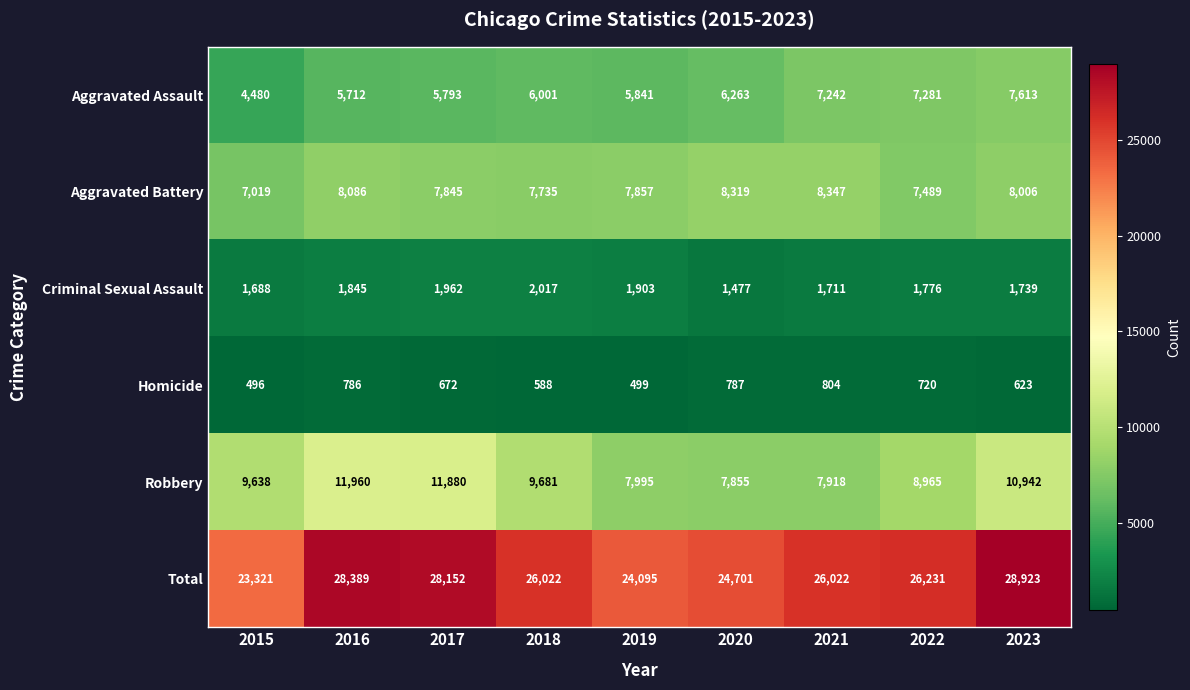

Which series has the largest range (max minus min)?

Total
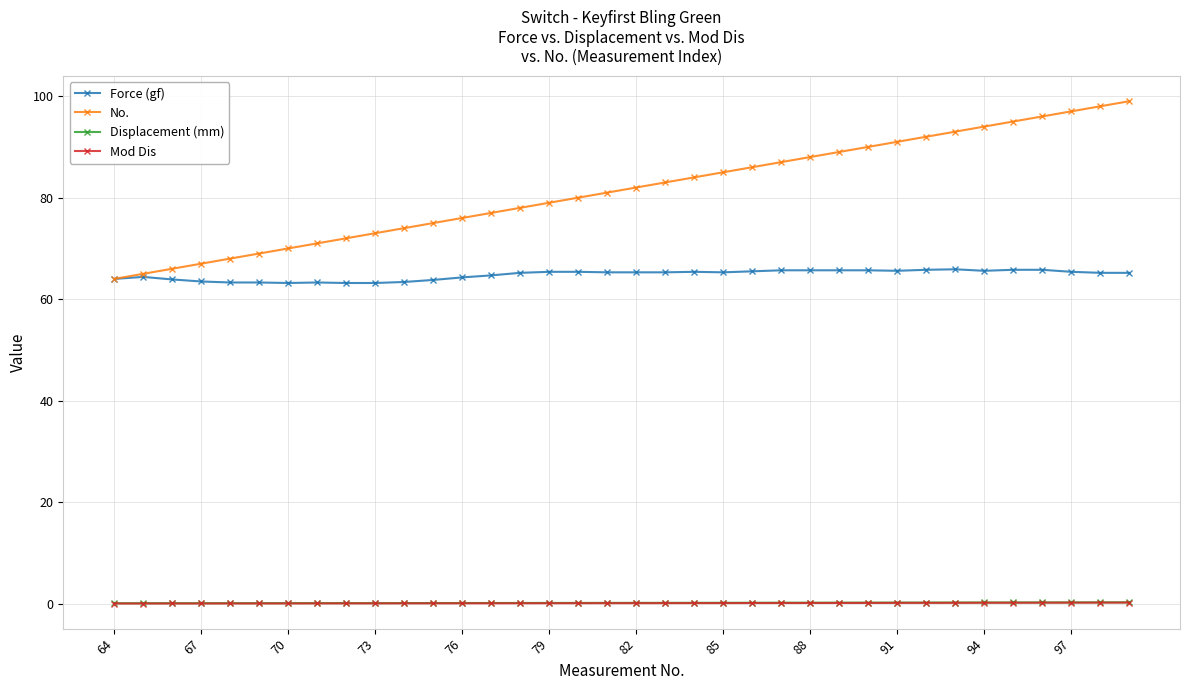

Which series has the widest spread of values?

No.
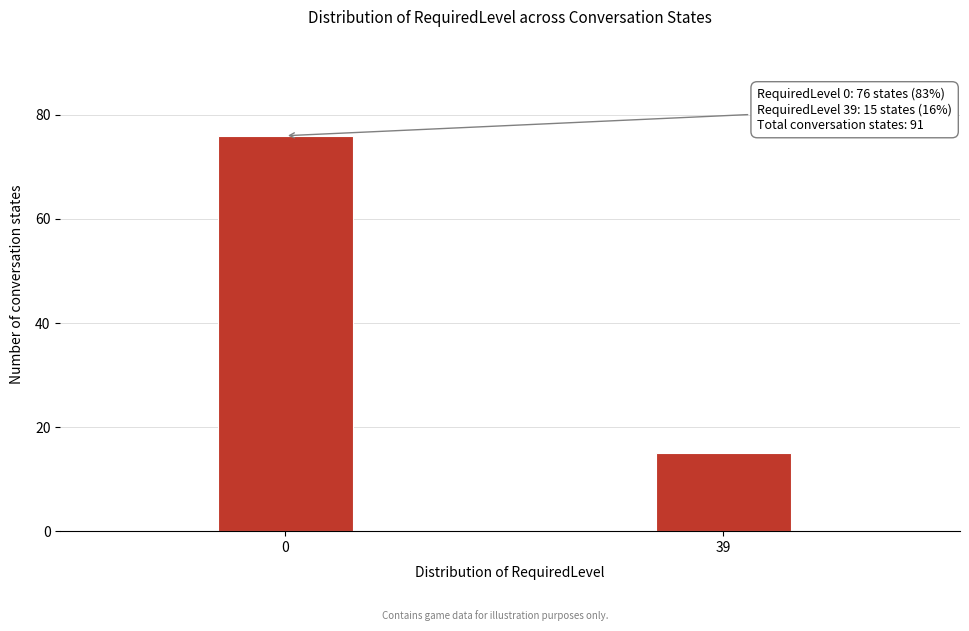

Reading left to right, list all the values displayed in this chart.

0=76	39=15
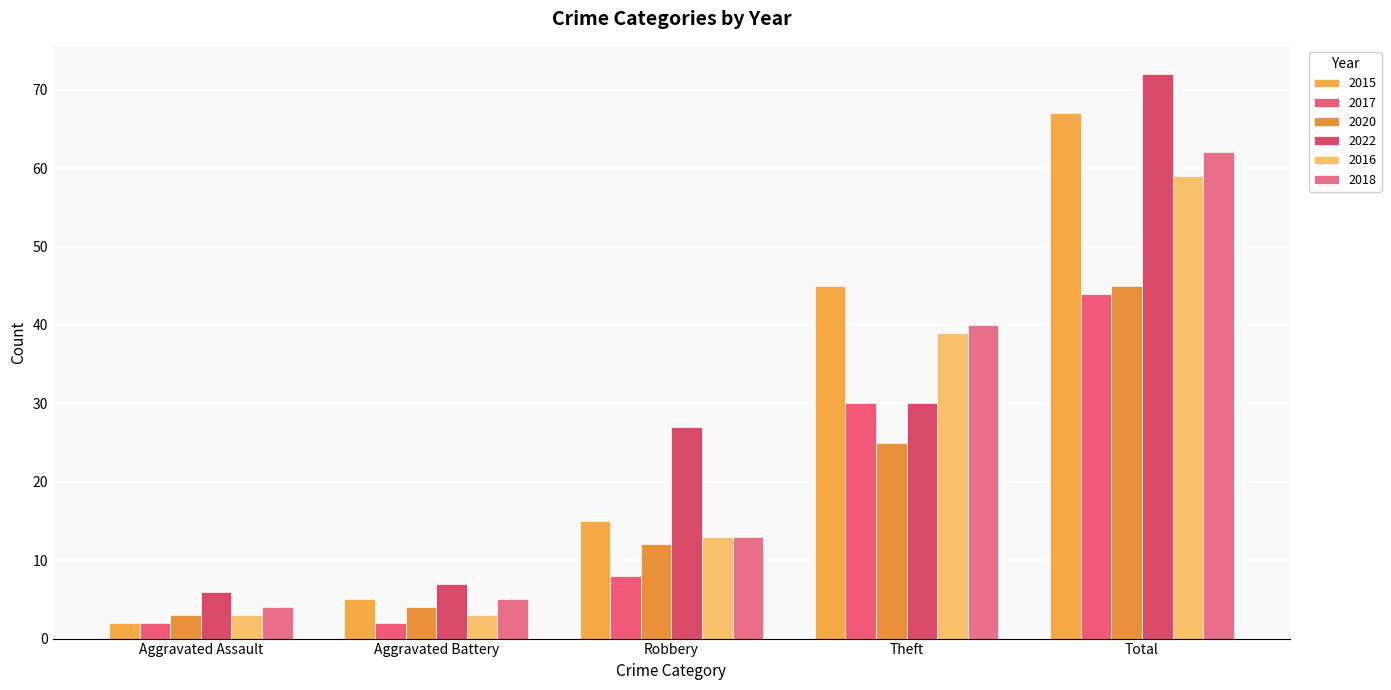

What is the total value across all series at Theft?

209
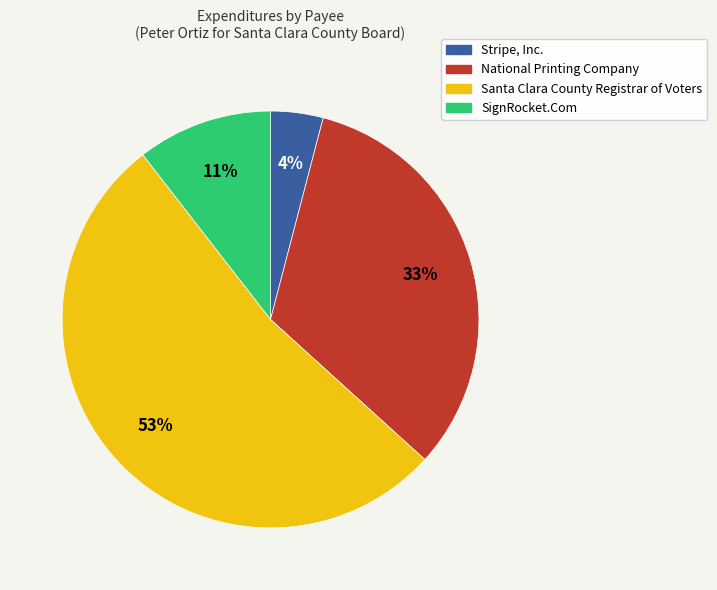

Is Santa Clara County Registrar of Voters the majority of the pie?

Yes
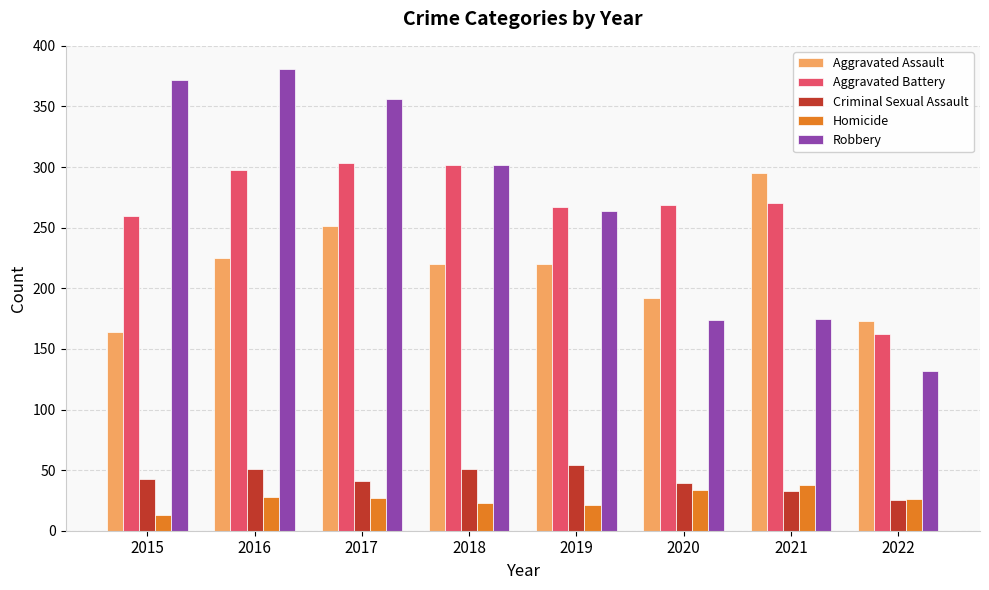

What are all the series names shown in the legend?

Aggravated Assault, Aggravated Battery, Criminal Sexual Assault, Homicide, Robbery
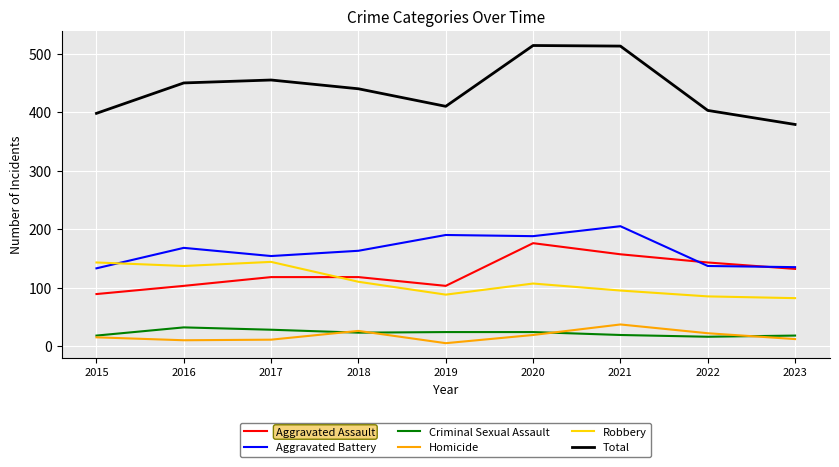

What is the total value across all series at 2015?

796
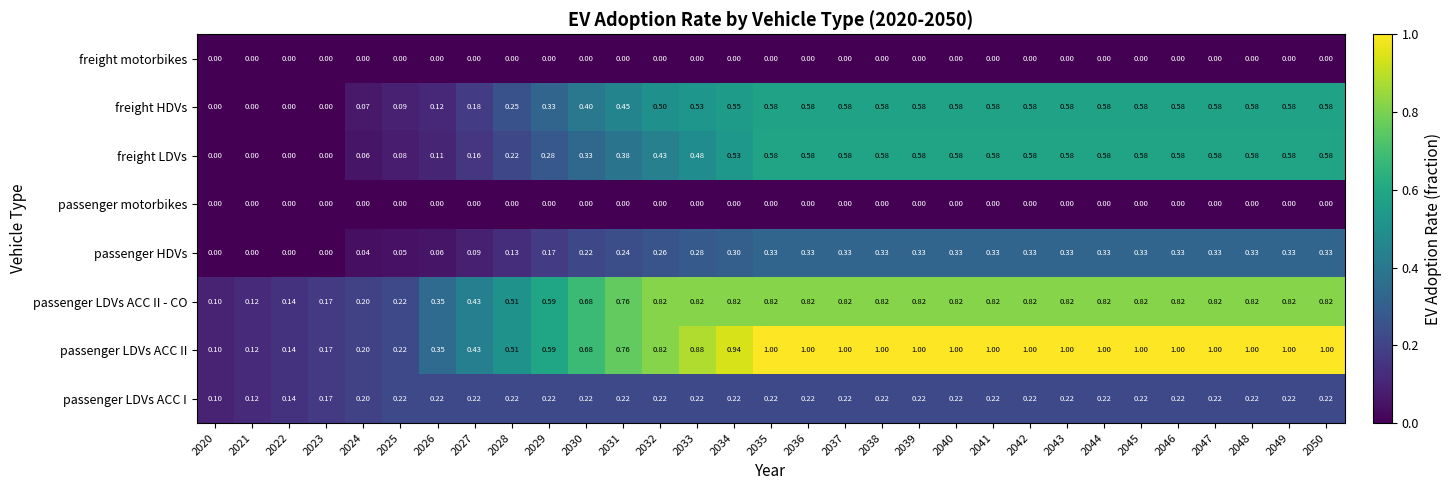

Between 2032 and 2049, which series saw the biggest shift?

passenger LDVs ACC II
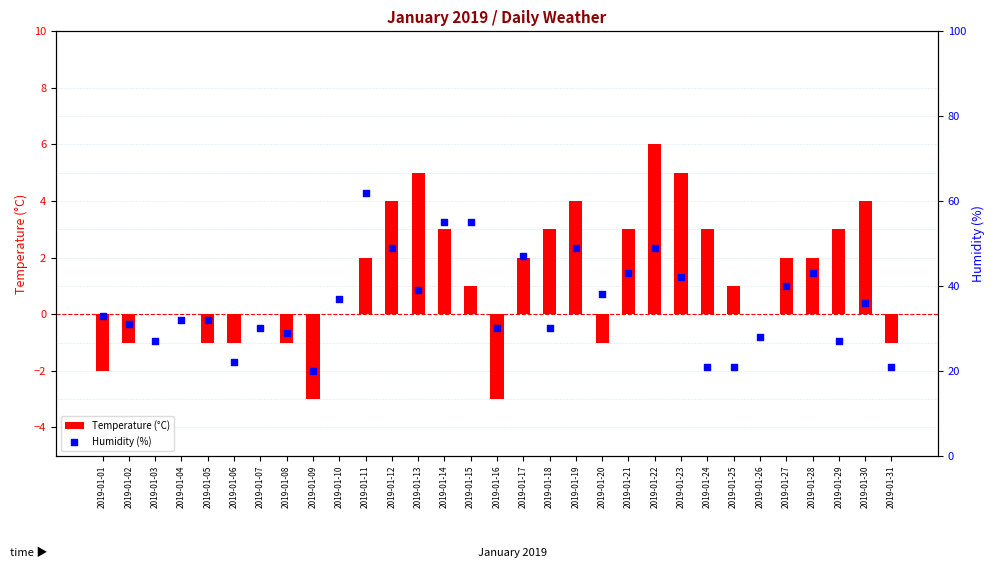

Which series has the largest total across all categories?

Humidity (%)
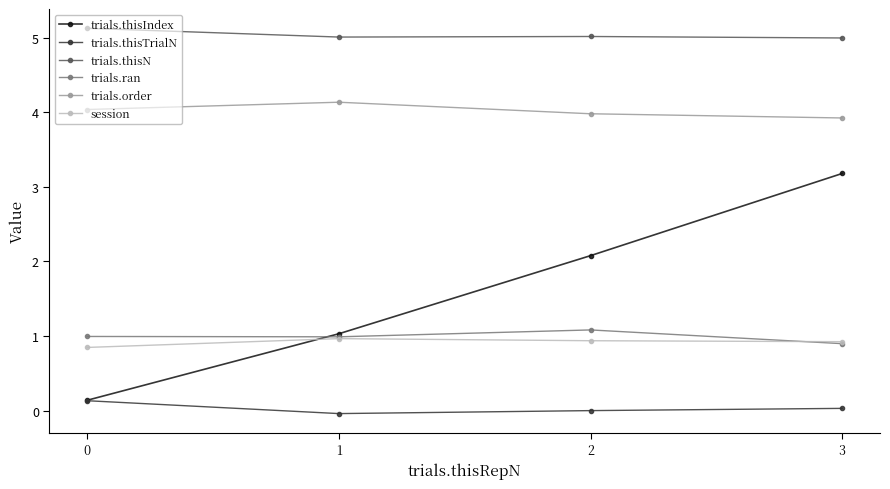

At which label is trials.order closest to 4?

2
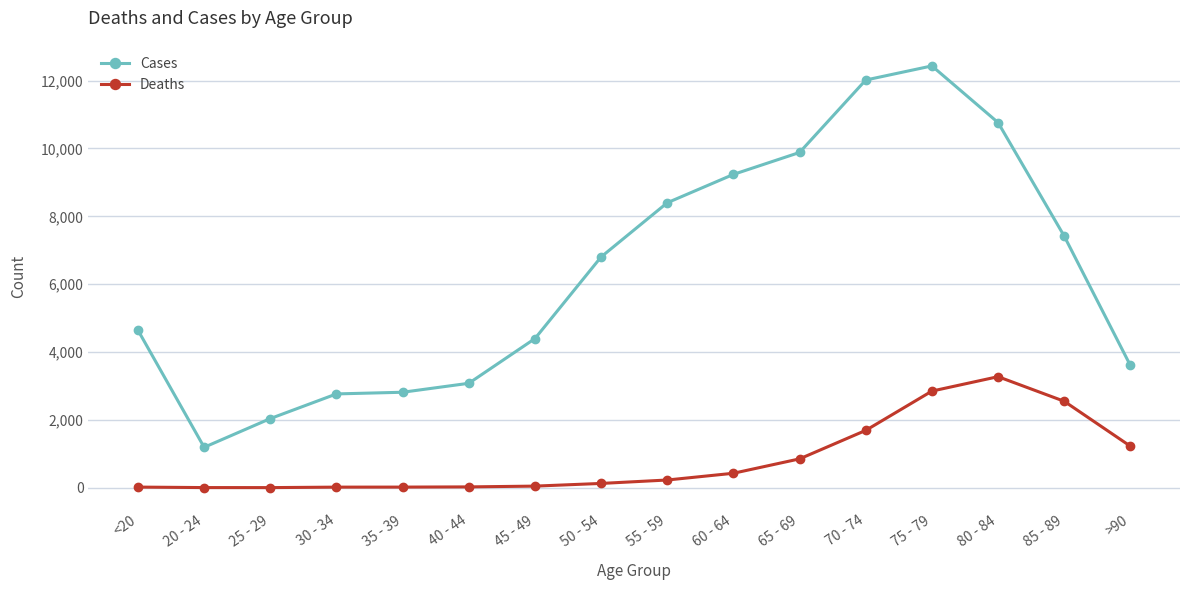

True or false: Cases has a value of 7417 at 85 - 89.

True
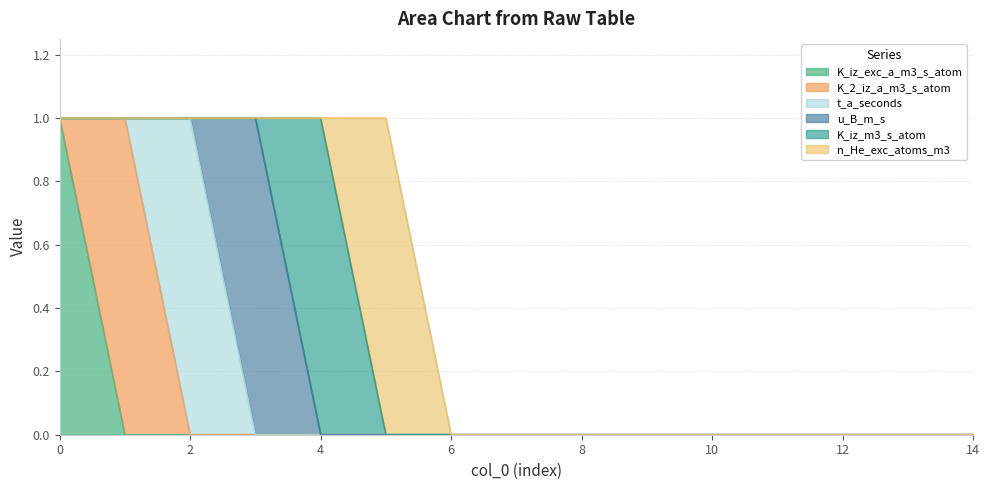

What are all the series names shown in the legend?

K_iz_exc_a_m3_s_atom, K_2_iz_a_m3_s_atom, t_a_seconds, u_B_m_s, K_iz_m3_s_atom, n_He_exc_atoms_m3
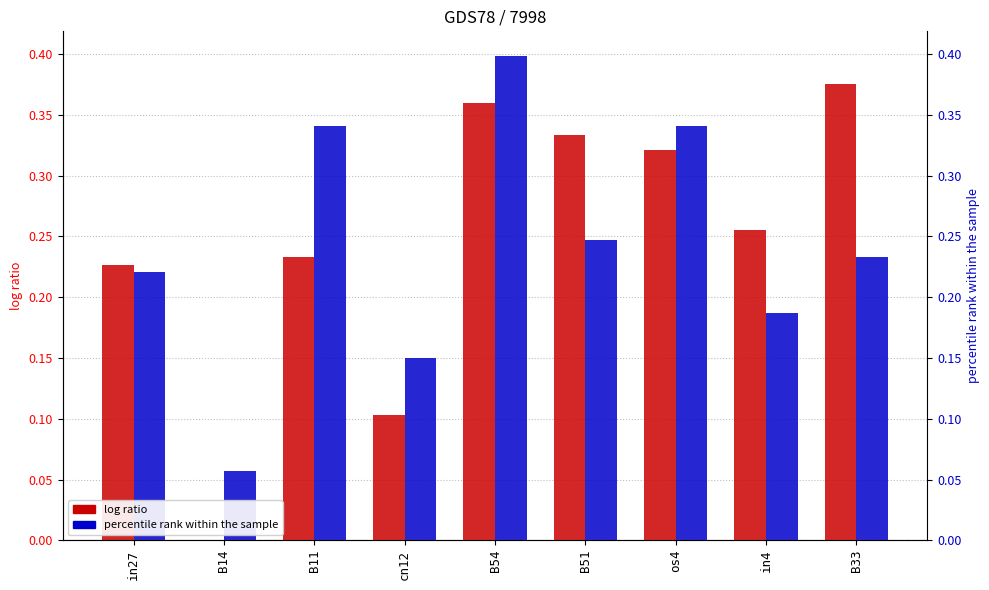

The job79_scenario1_154 series shows 0.2 at in27. True or false?

True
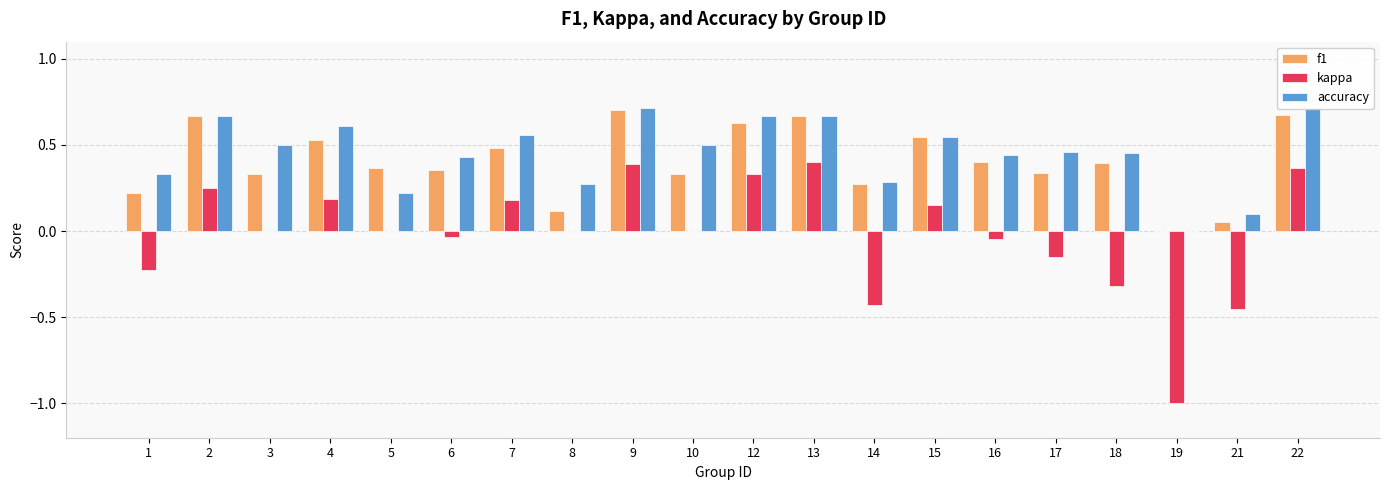

How many groups of bars are there?

20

************

(What is being asked) Which lines in the records above contain the word "largest"? Copy each of those lines.

(Answer for this exercise)
Which series has the largest range (max minus min)?
Which series has the largest total across all categories?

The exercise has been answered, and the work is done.